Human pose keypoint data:
___
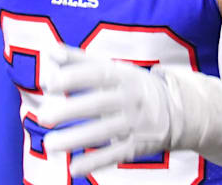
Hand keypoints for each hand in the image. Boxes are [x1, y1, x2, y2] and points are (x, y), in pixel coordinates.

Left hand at [36, 45, 172, 176]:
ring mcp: (135, 124)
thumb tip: (50, 52)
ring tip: (49, 144)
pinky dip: (94, 162)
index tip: (48, 84)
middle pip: (98, 105)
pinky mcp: (137, 146)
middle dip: (69, 111)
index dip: (73, 77)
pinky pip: (114, 155)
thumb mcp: (114, 68)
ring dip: (75, 139)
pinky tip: (73, 168)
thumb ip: (80, 60)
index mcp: (123, 75)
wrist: (179, 111)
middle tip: (42, 117)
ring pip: (104, 132)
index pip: (97, 74)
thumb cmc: (133, 85)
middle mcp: (130, 99)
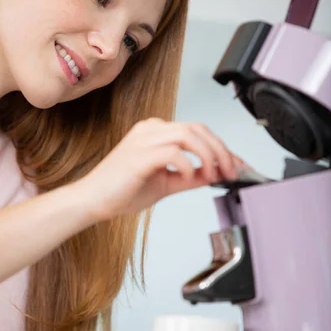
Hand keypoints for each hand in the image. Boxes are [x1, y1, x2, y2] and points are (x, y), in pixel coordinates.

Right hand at [81, 118, 242, 220]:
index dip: (221, 147)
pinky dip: (188, 165)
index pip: (197, 130)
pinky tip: (190, 177)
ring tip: (215, 175)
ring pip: (189, 135)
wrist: (93, 201)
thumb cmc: (121, 190)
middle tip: (232, 172)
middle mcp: (151, 129)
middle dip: (221, 150)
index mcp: (156, 131)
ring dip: (209, 155)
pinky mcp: (139, 154)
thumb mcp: (166, 182)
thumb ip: (190, 176)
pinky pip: (173, 152)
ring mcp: (144, 139)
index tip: (237, 165)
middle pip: (198, 129)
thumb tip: (215, 174)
___
The task ::
In the entries above, every line from the line with "index dip: (73, 77)" to the line with "thumb cmc: (121, 190)" is to be printed exactly, with both ends included and pictures excluded.

Answer to this exercise ::
index dip: (73, 77)
pinky pip: (114, 155)
thumb mcp: (114, 68)
ring dip: (75, 139)
pinky tip: (73, 168)
thumb ip: (80, 60)
index mcp: (123, 75)
wrist: (179, 111)
middle tip: (42, 117)
ring pip: (104, 132)
index pip: (97, 74)
thumb cmc: (133, 85)
middle mcp: (130, 99)
Hand keypoints for each hand in the image. Boxes are [x1, y1, x2, y2] and points are (x, y), in pixel coordinates.

Right hand at [81, 118, 242, 220]:
index dip: (221, 147)
pinky dip: (188, 165)
index pip: (197, 130)
pinky tip: (190, 177)
ring tip: (215, 175)
ring pip: (189, 135)
wrist: (93, 201)
thumb cmc: (121, 190)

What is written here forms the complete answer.